Within the rock and popular music canon there are often puntuacted characters, heroes and icons who are venerated into the realm of rock mythos, the stuff of legend. Often these individuals are noted for their pioneering in sound, technique, style, aesthetic and messages. We've got Les Paul experimenting with tape delays and multi-track recording in his garage, Hendrix and his profound use of feedback, Jimmy Page and his institution of 'reverse-echo' techniques and all the other (un)usual suspects. But in addition to the household names there are countless iconoclasts who have made contributions to rock culture, guitar and recording techniques that are on the peripherals of the average rock fan's conciousness. Today I would like to introduce you to an extremely influential guitarist that falls into this category, Glenn Branca.

Branca was born in Pennsylvania in '48 and began playing guitar at the age of 15. Being exposed to little contemporary music as a youth, he became increasingly interested with rock by the late '60s, especially Hard Rock like Alice Cooper and Aerosmith (having the experience of sitting in on an early Aerosmith rehearsal session). Later working in a record store, Branca experienced an oversaturation with commercial rock music and decided to explore other musical cultures, the near psyche-jazz of Miles Davis' Bitches Brew, the minimalism of contemporary classical composers like Phillip Glass and even French organist Olivier Messiaen were all 'rock' outsiders within whom Branca could read rock idioms and ideals.
It wasn't until Branca moved to New York in his 30's that he started his first rock band. Embracing Dadaist and Punk ideals Branca opted to write 'whatever the fuck [he] wanted... and whatever would fuck with peoples' heads' and found that the more far-out and abstract he took his sounds, the larger his audience would grow. Branca's style was abrasive, confrontational, full of dissonace and it was hardcore before hardcore really existed.
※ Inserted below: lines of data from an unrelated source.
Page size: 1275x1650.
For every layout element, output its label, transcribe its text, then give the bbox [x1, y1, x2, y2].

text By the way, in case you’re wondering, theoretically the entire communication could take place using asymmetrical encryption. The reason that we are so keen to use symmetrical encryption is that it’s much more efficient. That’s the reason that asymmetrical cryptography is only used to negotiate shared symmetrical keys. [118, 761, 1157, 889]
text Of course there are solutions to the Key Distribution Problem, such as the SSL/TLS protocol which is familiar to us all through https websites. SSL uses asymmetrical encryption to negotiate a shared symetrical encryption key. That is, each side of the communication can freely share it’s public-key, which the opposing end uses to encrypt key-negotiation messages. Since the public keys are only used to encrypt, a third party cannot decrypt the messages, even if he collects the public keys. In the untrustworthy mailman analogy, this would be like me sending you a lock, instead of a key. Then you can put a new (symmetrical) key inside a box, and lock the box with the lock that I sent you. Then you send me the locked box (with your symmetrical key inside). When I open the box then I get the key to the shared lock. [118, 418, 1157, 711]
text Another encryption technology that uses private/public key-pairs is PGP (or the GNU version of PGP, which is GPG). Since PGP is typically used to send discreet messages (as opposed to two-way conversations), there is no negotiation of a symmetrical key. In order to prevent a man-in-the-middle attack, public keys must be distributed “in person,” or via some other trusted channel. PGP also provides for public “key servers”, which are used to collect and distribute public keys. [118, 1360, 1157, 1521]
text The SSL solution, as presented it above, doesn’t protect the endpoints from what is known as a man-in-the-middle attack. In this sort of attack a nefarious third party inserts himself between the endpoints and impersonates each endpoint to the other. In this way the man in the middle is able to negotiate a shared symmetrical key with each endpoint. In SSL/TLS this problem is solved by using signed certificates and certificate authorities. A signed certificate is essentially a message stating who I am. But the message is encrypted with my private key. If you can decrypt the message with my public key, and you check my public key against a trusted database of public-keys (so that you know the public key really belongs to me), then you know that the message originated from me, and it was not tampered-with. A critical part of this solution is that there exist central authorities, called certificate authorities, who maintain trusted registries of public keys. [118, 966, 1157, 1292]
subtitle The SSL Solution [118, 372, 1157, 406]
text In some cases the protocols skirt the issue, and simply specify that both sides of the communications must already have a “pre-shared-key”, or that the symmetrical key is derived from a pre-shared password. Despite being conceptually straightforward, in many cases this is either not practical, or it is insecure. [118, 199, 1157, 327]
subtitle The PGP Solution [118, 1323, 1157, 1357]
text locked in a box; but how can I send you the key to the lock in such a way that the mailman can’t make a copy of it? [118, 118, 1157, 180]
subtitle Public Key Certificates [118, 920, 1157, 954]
It wasn't long before Branca felt constrained by conventional rock band structure, and began writing music for larger numbers of musicians, composing large elaborate multi-guitar pieces that could be labelled  as minimalism, performance art, classical composition, hardcore and well...just a bunch of fucking noise. The first time Branca performed his 6-piece guitar composition 'Ascension' for an audience was in a rock club where rather than being received with applause or even booing, the audience was silent, almost unable to process what they had just experienced, in my opinion the reception of a true iconoclast and pioneer.
Branca has continued to push the boundaries of what is possible on the electric guitar and continues to challenge our conceptions about what music is... Additionally he has gone on to conduct large scale orchestras, creation of his own recording devices and prototype instruments such as an electric dulcimer and he conducted his 13th 'symphony' for 100 guitars at the base of the World Trade Center in June of 2001.
Branca's influence can be seen more directly in the works of bands such as Sonic Youth or Helmet, but his challenges and innovations indirectly help shift the course of rock evolution in general. Branca. Genius? or just another asshole? You be the judge.